Solchem unverschämten, grenzüberschreitenden und Vorurteile überwindenden Glauben muss sich selbst Jesus geschlagen geben. Diese Frau führt ihm vor, dass wahrer Glaube kein berechnendes Rechnen, sondern ein berechtigtes Rechnen mit Gott ist!

Es ist eine neue Entwicklung, die die Frau hier anstößt. Und selbst Jesus wird in diese Entwicklung mit hineingenommen. Anfänglich steht er ja noch auf traditionellem Boden, wenn er sagt: „Ich bin nur gesandt zu den verlorenen Schafen des Hauses Israel.“ Aber er bleibt nicht stehen bei steinerner Bewahrung der Tradition. Im Glauben dieser Frau erkennt Jesus seinen eigenen Glauben: Das Vertrauen in unbedingte und grenzenlose Liebe. „Dein Glaube ist groß; dir geschehe, wie du willst“, sagt er zu der Frau.

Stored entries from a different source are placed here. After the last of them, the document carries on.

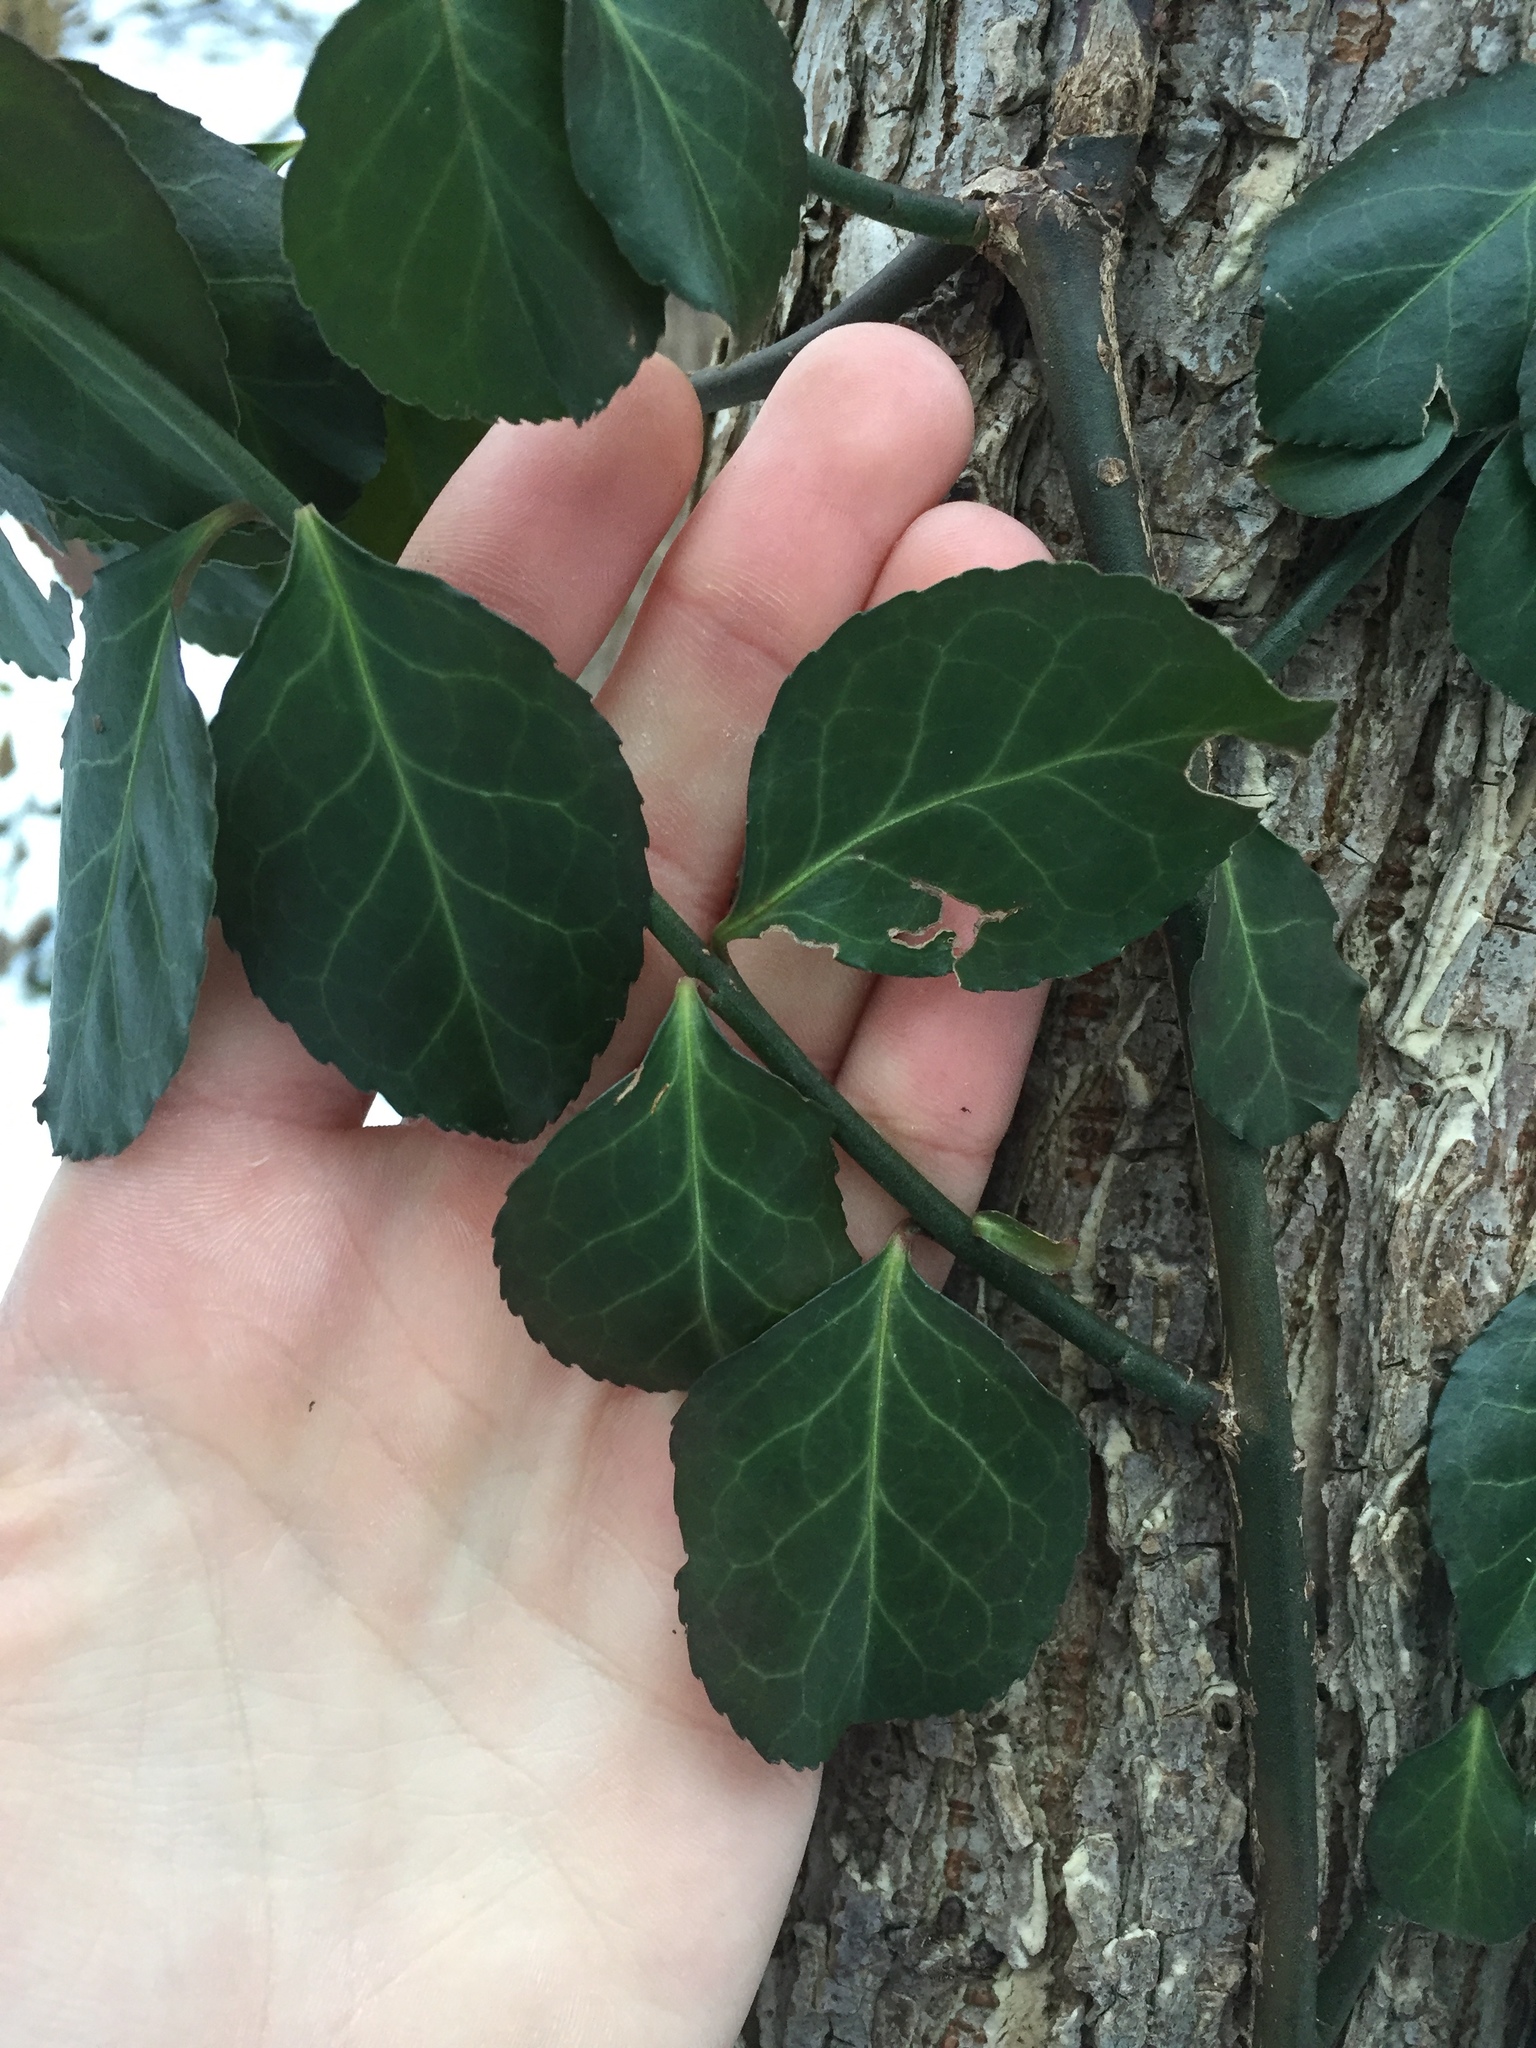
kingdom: Plantae
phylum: Tracheophyta
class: Magnoliopsida
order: Celastrales
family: Celastraceae
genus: Euonymus
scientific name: Euonymus fortunei
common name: Climbing euonymus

Damit erkennt Jesus diesen Glauben an als einen, der ihn mit seinen anfänglichen Aussagen ins Unrecht setzt. Das hätte Viktor Orban heute lernen können: dass eine ausländische Frau mit anderer Religion unseren Herrn Jesus Christus belehrt hat und er ihr darin auch noch Recht gegeben hat!

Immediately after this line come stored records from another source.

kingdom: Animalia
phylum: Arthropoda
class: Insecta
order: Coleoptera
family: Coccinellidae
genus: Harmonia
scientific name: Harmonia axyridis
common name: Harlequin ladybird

Fragen wir zum Schluss: Woher bezieht dieser Glaube seine Kraft? Nun, hier kämpft eine Mutter für ihr leidendes Kind. Es ist ein unbedingter Protest gegen alles Leid, das diesen Glauben motiviert und antreibt. Dieser Glaube hat Kraft! Er überwindet Vorurteile, versetzt Berge, ja, er bringt Gott selbst in Bewegung! Weil er alles daran misst, ob Leben bewahrt und Leid gemindert wird - egal wo in der Welt und gleich für wen.

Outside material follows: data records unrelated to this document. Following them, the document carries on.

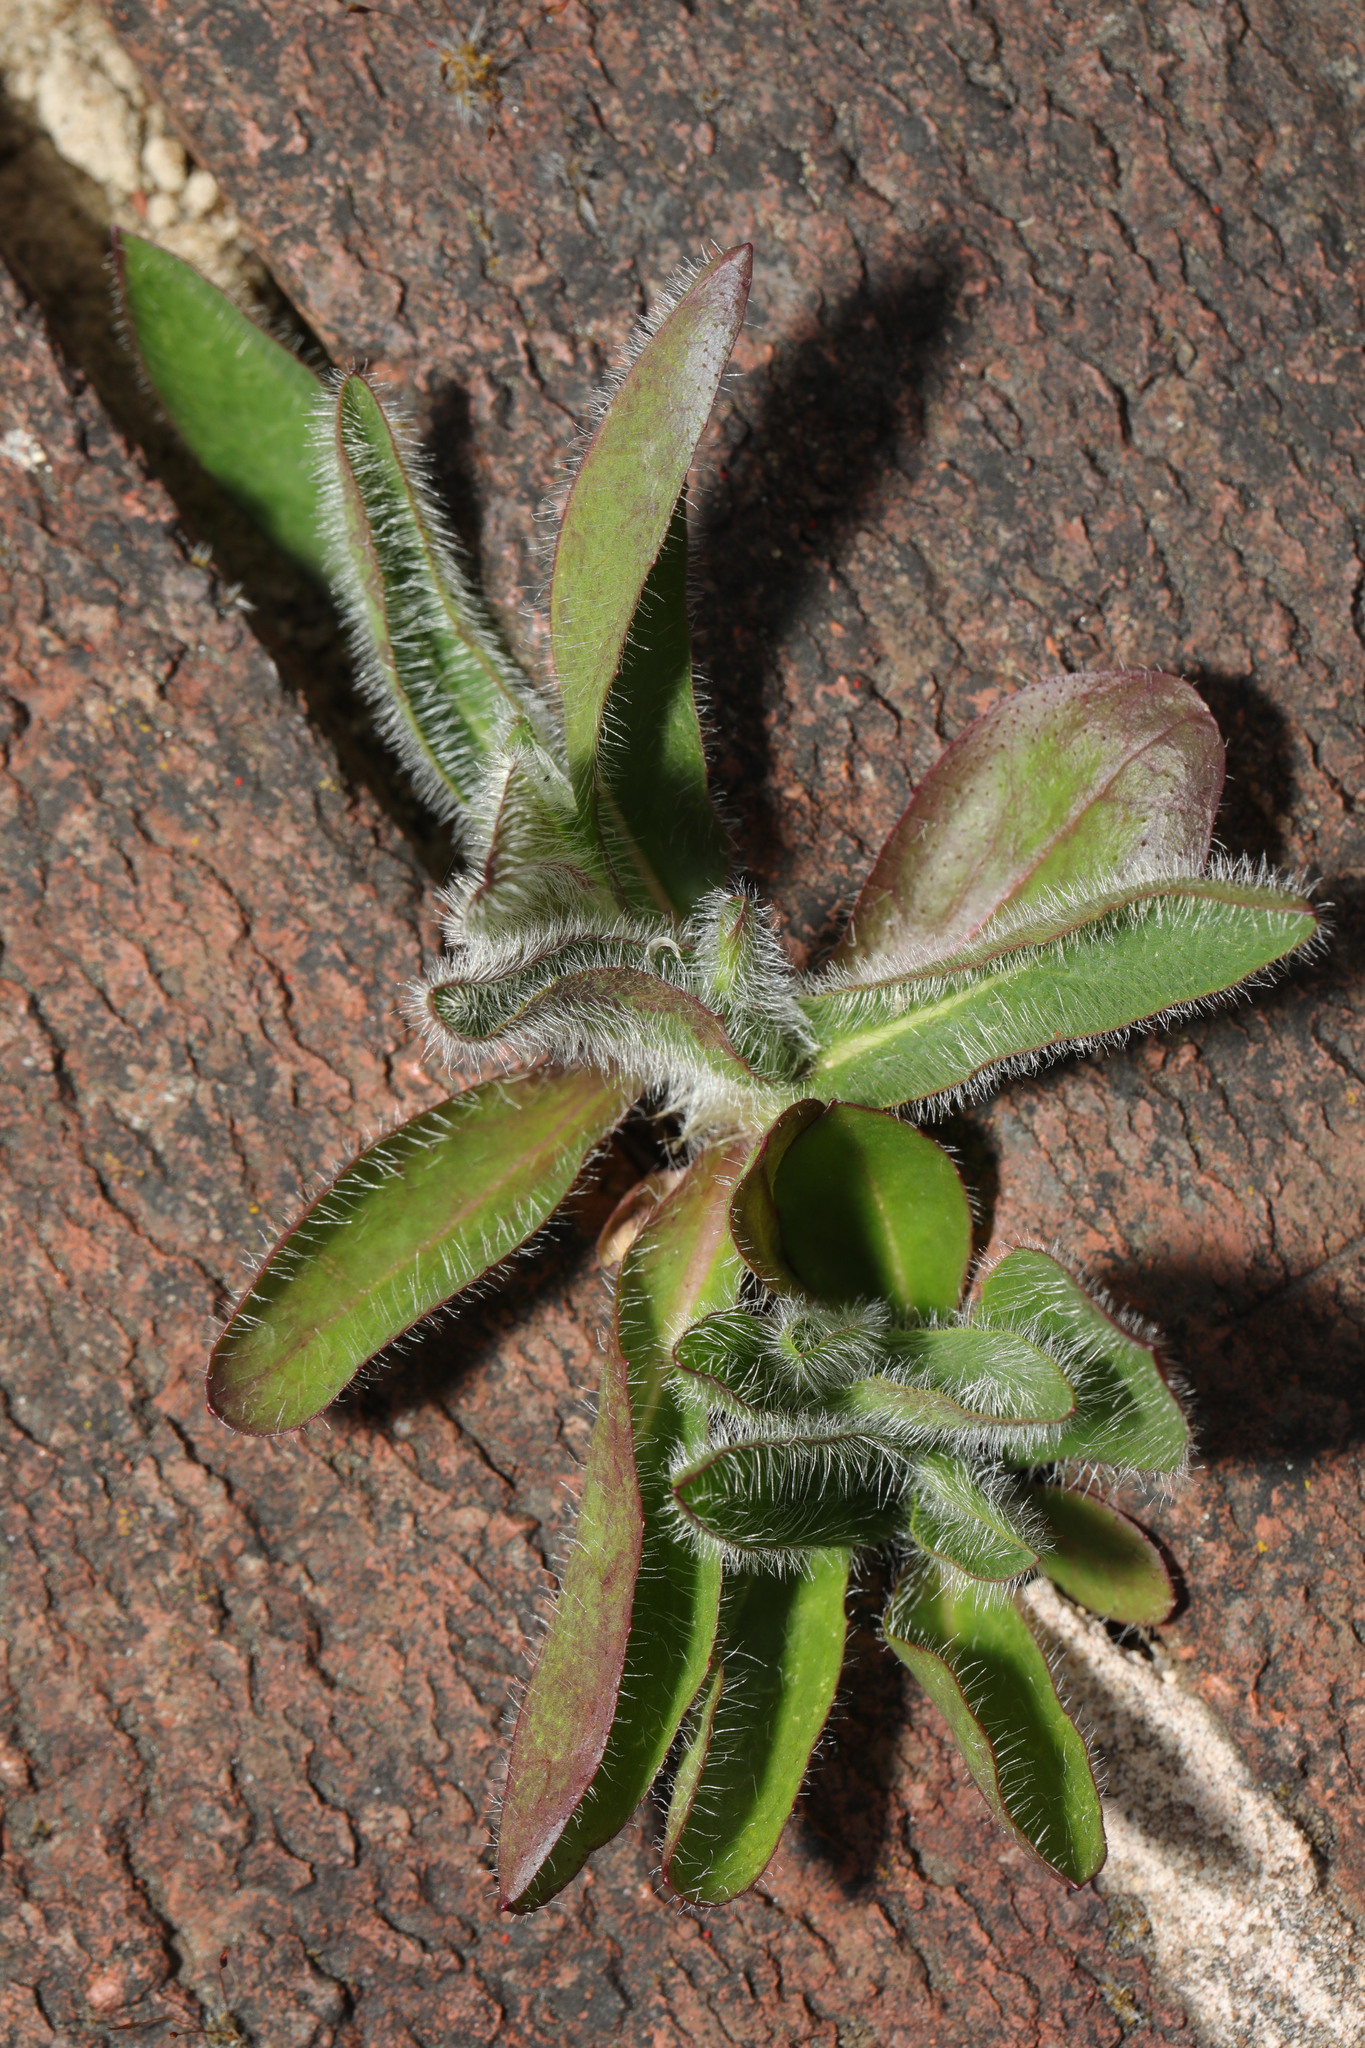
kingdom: Plantae
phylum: Tracheophyta
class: Magnoliopsida
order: Asterales
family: Asteraceae
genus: Pilosella
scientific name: Pilosella aurantiaca
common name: Fox-and-cubs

Es ist dieser Glaube an das Lebensrecht eines jeden Menschen und an das Recht auf Barmherzigkeit von jedem Notleidenden, das uns das Recht gibt, ja, es zu unserer Pflicht als Christen macht, auch sogenannten religiösen Autoritäten gegebenenfalls zu widersprechen. Überall dort, wo religiöse Traditionen Leid zur Folge haben, da haben wir das Recht und die Pflicht zum Widerspruch! Wenn Menschen leiden müssen und vor die Hunde gehen, gilt es, unseren Glauben auf den Tisch der Herren und in die Ohren der Mächtigen zu bringen, damit für alle, und nicht nur für einige, etwas abfällt, von dem auch sie leben können!

Pfarrer Rudolf Koller   (Hospitalkirche Hof)

Text:

21 Und Jesus ging weg von dort und zog sich zurück in die Gegend von Tyrus und Sidon.
22 Und siehe, eine kanaanäische Frau kam aus diesem Gebiet und schrie: Ach Herr, du Sohn Davids, erbarme dich meiner! Meine Tochter wird von einem bösen Geist übel geplagt.
23 Und er antwortete ihr kein Wort. Da traten seine Jünger zu ihm, baten ihn und sprachen: Lass sie doch gehen, denn sie schreit uns nach.
24 Er antwortete aber und sprach: Ich bin nur gesandt zu den verlorenen Schafen des Hauses Israel.
25 Sie aber kam und fiel vor ihm nieder und sprach: Herr, hilf mir!
26 Aber er antwortete und sprach: Es ist nicht recht, dass man den Kindern ihr Brot nehme und werfe es vor die Hunde.
27 Sie sprach: Ja, Herr; aber doch fressen die Hunde von den Brosamen, die vom Tisch ihrer Herren fallen.
28 Da antwortete Jesus und sprach zu ihr: Frau, dein Glaube ist groß. Dir geschehe, wie du willst! Und ihre Tochter wurde gesund zu derselben Stunde.